Consigne à suivre
Poursuivez l’entretien sur l’album de reprises en repartant de sa dernière phrase.

Texte à analyser
════

C’est bien de tenter de nouvelles choses.

SR : Y a t’il des reprises qui ont été écartées de l’album ( et si oui, pour quelles raisons ) ? Et à l’inverse qu’est-ce qui a justifié le choix des morceaux retenus ?

HN : Quelques-unes n’ont pas fonctionné oui. Je ne me rappelle plus exactement lesquelles.

Il est possible de reprendre tellement de titres. C’est difficile d’arrêter son choix sur 12 morceaux précis. Disons que je me suis arrêté sur des morceaux qui me semblaient judicieux car originaux.

Il n’y avait vraiment aucune règle dans le choix définitif. Par exemple, la reprise de Journey est venue par un ami à moi qui m’a demandé si je pouvais la jouer pour son anniversaire de mariage. Je n’étais pas emballée plus que ça, je lui ai dit : ‘ tu sais, je ne suis pas vraiment fan de cette chanson’ ( rire ). Mais il a vraiment insisté en me disant : ‘ s’il te plait, c’est une chanson de mariage’. C’est la simple raison qui a fait que je me suis penché dessus. Je l’ai travaillé à la guitare acoustique et j’ai commencé à me dire : ah oui, les paroles sont vraiment pas mal du tout. Et je me suis mis a l’apprécier.

════

Données enregistrées
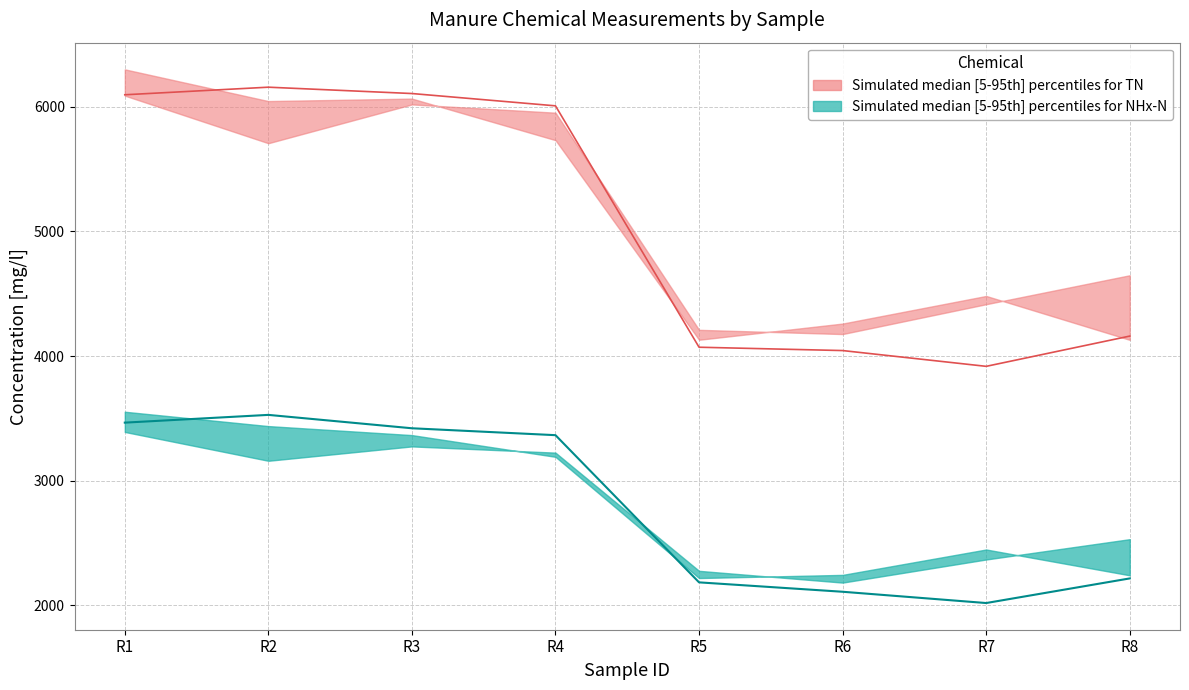

Which label corresponds to the largest value in the chart?

R1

════

Exercice corrigé
Mais pour chaque morceaux, il y avait une raison personnelle de le faire.

SR : “Other shores” couvre un spectre large de la musique; à la fois artistique ( on y croise le punk des Buzzcocks et la pop de Rick Astley ) et générationnel ( l’hymne disco-daté des Bee Gees cotoie le rock moderne des Pixies ); des morceaux qui sont liés à une époque et un contexte bien particulier. Comment les fait on coéxister ?

HN : Ce que tu dis est vrai. Il faut s’affranchir de celà; se dire que le lien c’est toi tout simplement. Que les étiquettes de genres et que le contexte n’ont plus cours lorsque tu les réinterprètes. Et c’est de cette façon que le lien entre des morceaux d’aspect initiaux très divers se fait. On est alors suppris de constater à quel point cela se fait naturellement.

SR : Avez vous des anecdotes de session d’enregistrement ?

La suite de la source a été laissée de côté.